Exercise requirements:
(A) List the dates in the header of the patent text on processing product data, with the label for each.
(B) Please quote the part of the patent text on processing product data that opens with the words containing "It is obvious" and closes with "of the database.".
(C) Extend the patent text on processing product data, starting after its final sentence.

Text section:
Publication number: US20060212287A1
Application number: US11/359,697
Authority: US
Inventors: Franck Bigalet
Original assignee: Sight Up SARL
Current assignee: Sight Up SARL
Priority date: 2005-03-07
Filing date: 2006-02-22
Publication date: 2006-09-21

Abstract

A method is provided for data processing with a view to determining the main attributes of a product defined by a description including a plurality of words in which, for each word, one determines whether it belongs to one or more predetermined sets or glossaries. Then, for each word that belongs to one or more glossaries: one assigns to the word a plurality of codings produced depending on the predetermined glossary to which the word belongs and on the other words in the description and/or the glossaries to which the other words belong; and one uses a dual-class categoriser to analyse all these codings produced for the word in order to determine whether the word is a main attribute of the product.

Description

The present invention relates to a method for processing data representative of a product with a view to indexing it and accessing it using search engines with optimised relevance.
The invention has a particular application, but is not confined to, processing data that is representative of products offered for sale by commercial websites on the Internet. The term “product” is taken to mean not only manufactured products but also services that can be the subject of a commercial offering and which can also be purchased online.
In the rest of this description, the invention will therefore be described in relation to examples associated with this specific application without the scope of the invention necessarily being confined to this application.

DESCRIPTION OF THE PRIOR ART

Currently, commercial websites that offer products and services for sale on the Internet have an economic interest in disseminating their offerings through specialist search engines made available by referencing websites. These specialist search engines suggest various categories of products and services to the purchaser and enable the potential purchaser to search on keywords that correspond to the features of the product.
To achieve this, the referencing website collects data that is representative of products marketed by the various commercial websites and determines the main features of these products on which it will be possible to perform keyword searches.
It is obvious that this processing is a relatively complex operation because it depends predominantly on the language used to describe the product, the vocabulary relating to an item category and the syntax used.
At present, the attributes or features of a product are extracted by manual, systematic analysis of all the offerings. This processing makes it possible to profile each product by attributes, thereby allowing classification of such products in various categories. The various products are then catalogued in databases which make it possible to access the products by selecting the various fields of the database.
More precisely, some commercial websites which operate special databases make it possible to narrow down the purchaser's-choice by allowing a choice of optional criteria that depend on criteria that have been previously keyed in.
It is apparent that these techniques for extracting features involve a considerable amount of tedious drudgery because they require individual manual analysis of each of the products that are submitted by the commercial website. In addition, classification of the various products in the databases is not really technically satisfactory. The way that offerings are structured in databases is relatively suitable for products of a technical nature, e.g. in the field of IT, because each product has a finite number of features the variation of which can be stated within the framework of a relatively restricted choice.

Data shown:

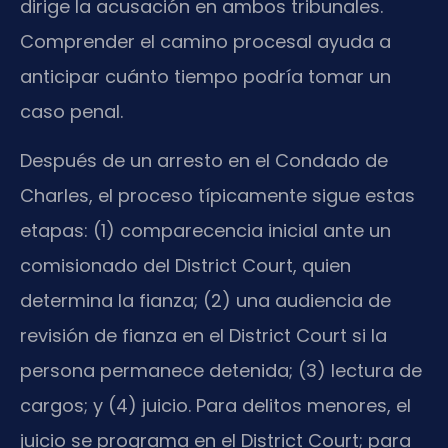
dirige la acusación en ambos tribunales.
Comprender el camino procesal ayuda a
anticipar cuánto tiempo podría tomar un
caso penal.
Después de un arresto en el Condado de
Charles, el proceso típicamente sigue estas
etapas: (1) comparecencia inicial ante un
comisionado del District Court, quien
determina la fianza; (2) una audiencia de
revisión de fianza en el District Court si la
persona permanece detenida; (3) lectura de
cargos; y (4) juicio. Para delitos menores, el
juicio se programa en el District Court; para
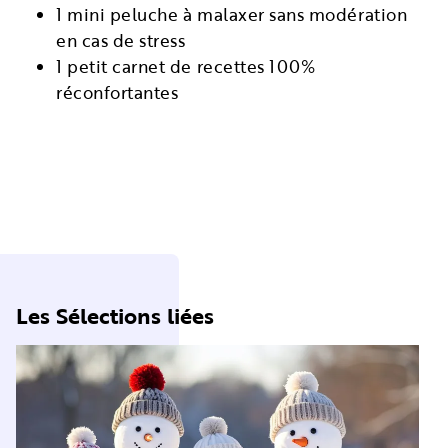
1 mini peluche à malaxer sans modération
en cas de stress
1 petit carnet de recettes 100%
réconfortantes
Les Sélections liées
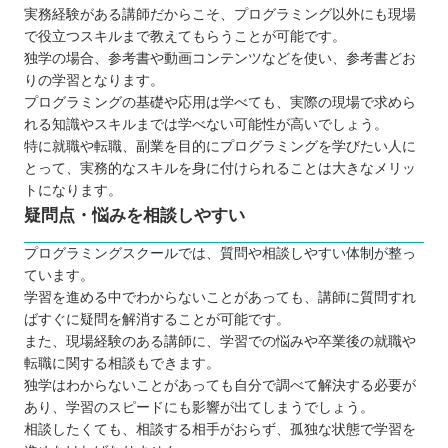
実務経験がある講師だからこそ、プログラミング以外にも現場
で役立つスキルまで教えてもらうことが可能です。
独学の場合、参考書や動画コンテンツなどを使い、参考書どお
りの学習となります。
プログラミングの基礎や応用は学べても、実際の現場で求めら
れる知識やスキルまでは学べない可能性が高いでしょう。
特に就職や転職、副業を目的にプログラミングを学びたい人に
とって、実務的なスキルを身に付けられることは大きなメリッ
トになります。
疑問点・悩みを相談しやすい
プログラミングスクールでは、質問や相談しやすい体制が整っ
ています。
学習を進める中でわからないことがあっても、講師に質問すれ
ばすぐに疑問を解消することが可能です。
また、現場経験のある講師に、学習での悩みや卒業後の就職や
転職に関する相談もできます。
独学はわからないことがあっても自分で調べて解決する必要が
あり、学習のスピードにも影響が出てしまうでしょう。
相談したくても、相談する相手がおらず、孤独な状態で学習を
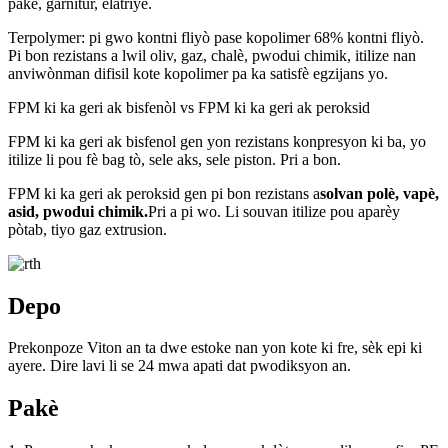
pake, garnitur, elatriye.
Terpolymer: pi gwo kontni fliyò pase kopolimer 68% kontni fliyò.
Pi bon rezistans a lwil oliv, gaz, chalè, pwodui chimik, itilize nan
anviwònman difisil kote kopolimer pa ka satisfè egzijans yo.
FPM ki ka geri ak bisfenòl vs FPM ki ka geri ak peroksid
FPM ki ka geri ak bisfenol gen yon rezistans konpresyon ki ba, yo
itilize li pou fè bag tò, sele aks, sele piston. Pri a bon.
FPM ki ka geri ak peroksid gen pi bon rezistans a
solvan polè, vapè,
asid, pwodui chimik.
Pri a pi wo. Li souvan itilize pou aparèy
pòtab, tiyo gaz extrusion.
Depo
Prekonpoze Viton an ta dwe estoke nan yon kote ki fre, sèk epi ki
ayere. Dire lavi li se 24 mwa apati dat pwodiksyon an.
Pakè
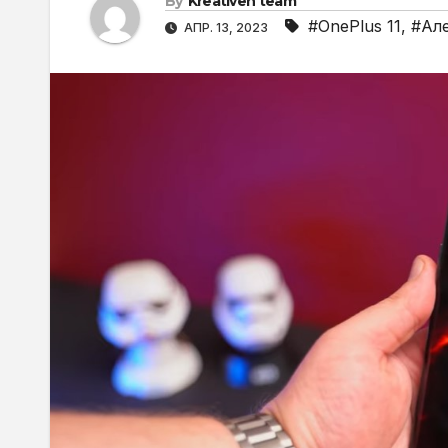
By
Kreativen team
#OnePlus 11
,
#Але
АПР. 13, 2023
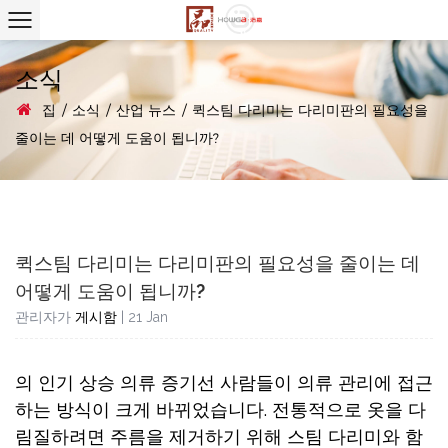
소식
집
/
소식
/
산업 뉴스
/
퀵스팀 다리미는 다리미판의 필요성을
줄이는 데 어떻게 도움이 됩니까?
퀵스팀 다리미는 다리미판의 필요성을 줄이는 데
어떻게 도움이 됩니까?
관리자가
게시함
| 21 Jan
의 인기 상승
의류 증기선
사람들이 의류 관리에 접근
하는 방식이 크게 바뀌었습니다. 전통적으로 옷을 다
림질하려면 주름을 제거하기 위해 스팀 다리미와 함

--

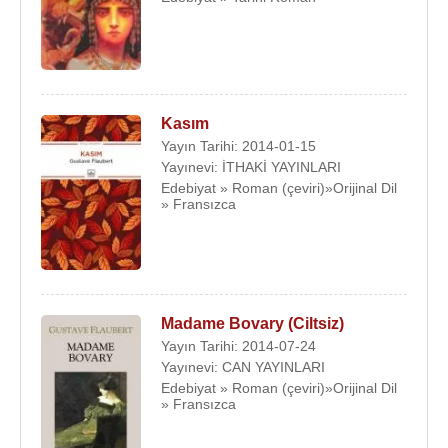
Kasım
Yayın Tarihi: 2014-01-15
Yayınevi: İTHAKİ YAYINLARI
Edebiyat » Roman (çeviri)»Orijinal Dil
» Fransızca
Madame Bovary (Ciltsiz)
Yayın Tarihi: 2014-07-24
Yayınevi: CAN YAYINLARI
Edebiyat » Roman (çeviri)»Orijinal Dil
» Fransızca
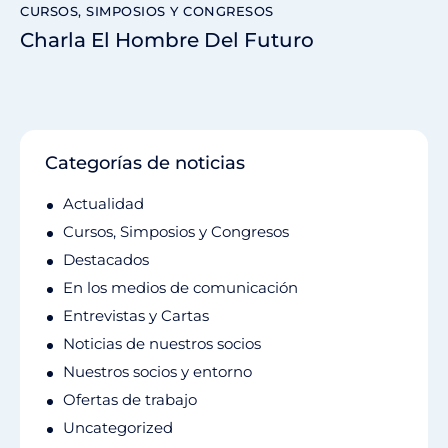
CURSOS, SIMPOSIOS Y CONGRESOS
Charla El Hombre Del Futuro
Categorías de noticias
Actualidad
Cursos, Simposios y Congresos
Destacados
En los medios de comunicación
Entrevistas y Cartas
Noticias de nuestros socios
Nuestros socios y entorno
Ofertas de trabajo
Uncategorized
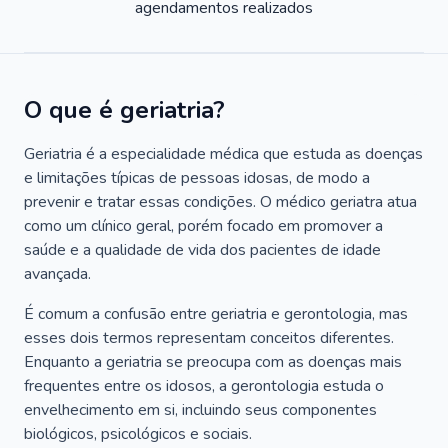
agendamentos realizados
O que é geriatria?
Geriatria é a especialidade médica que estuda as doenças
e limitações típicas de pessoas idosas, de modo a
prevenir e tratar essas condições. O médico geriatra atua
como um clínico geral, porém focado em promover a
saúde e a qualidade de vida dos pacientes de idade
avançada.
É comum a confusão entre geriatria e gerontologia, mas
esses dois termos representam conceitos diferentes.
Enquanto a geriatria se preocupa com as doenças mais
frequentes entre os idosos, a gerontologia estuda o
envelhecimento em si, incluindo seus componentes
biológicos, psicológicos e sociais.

--

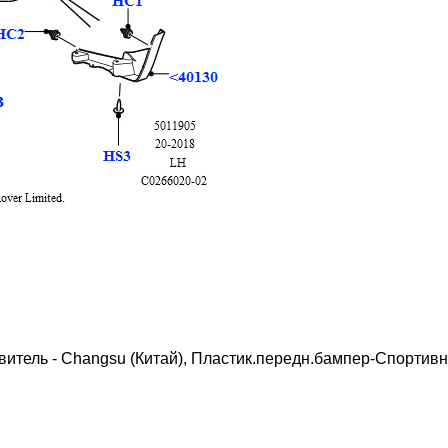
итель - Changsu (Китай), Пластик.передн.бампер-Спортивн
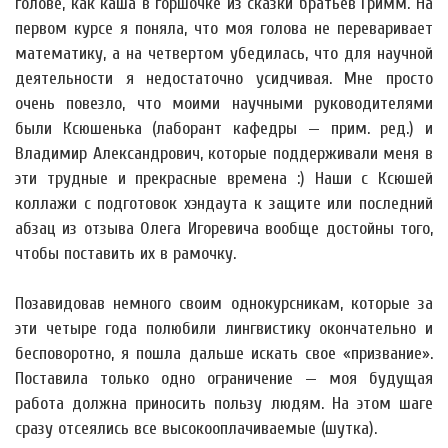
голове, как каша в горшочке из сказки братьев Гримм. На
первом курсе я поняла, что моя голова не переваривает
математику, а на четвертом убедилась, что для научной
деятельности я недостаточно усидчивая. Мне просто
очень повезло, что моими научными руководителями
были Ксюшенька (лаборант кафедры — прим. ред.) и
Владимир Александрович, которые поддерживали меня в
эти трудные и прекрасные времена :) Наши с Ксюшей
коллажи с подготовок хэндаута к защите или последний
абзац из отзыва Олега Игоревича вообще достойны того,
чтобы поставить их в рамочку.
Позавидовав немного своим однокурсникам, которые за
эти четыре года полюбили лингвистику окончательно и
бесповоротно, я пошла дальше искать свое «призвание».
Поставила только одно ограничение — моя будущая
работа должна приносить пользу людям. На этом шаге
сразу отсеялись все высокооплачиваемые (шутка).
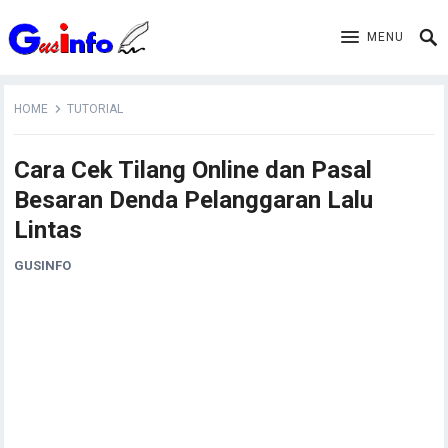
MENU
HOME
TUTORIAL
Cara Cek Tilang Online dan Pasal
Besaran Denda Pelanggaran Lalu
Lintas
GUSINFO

Answers by item:
(A)
Priority date: 2005-03-07
Filing date: 2006-02-22
Publication date: 2006-09-21

(B)
It is obvious that this processing is a relatively complex operation because it depends predominantly on the language used to describe the product, the vocabulary relating to an item category and the syntax used.
At present, the attributes or features of a product are extracted by manual, systematic analysis of all the offerings. This processing makes it possible to profile each product by attributes, thereby allowing classification of such products in various categories. The various products are then catalogued in databases which make it possible to access the products by selecting the various fields of the database.

(C)
In contrast, classification in databases is not suitable for products associated with sectors of industry where the offering is extremely variable and loosely defined. One might cite the example of clothing. Because structuring into databases constrains the potential features of a product to a certain extent, this mechanism is ill suited to rapidly changing markets.
In addition, it has been observed that this method of extracting the features of a product has deficiencies in terms of relevance.
In the following description: “blanket 7 ×100, made of plain polarfleece, delivered in PVC bag, 100% polyester”, the terms “blanket” and “bag” each correspond to a potential definition of a type of item.
Using present techniques, the product thus described is therefore regarded both as a “blanket” and a “bag”. This result is obviously not relevant because the item described is a blanket and not the bag which is sales accessory. The same type of logic is encountered with a description of an item such as “black dress with a red belt” in which current methods determine “belt” and “red” as keywords which correspond to the features of an accessory to the main item which is in fact a “black dress”.
In other words, existing techniques have inadequacies in terms of relevance.
One object of the invention is to make it possible to optimise indexing relevance by more appropriate processing of cases where the description of a product comprises several words that belong to a single type of attribute and in which only one of these words represents an important feature of the product.
Another object of the invention is to provide a method that can be adapted easily to various languages that are used to describe the products.

SUMMARY OF THE INVENTION

The invention therefore relates to a method of determining the main features of a product defined by a description that involves a plurality of words.
This method involves several successive stages.
Initially and for each word in the description, a check is made to determine whether the word belongs to one or more predetermined sets or glossaries. The following operations are then performed for each of the words that belong to one or more glossaries.
In a first stage, a plurality of codings are assigned to the word. These codings are produced on the basis of the predetermined glossary to which the word in question belongs as well as the glossaries to which the other words in the description belong, if applicable.
In a second stage, all these codings produced for the word in question are analysed by a dual-class categoriser so as to determine whether the word in question is a main attribute of the product.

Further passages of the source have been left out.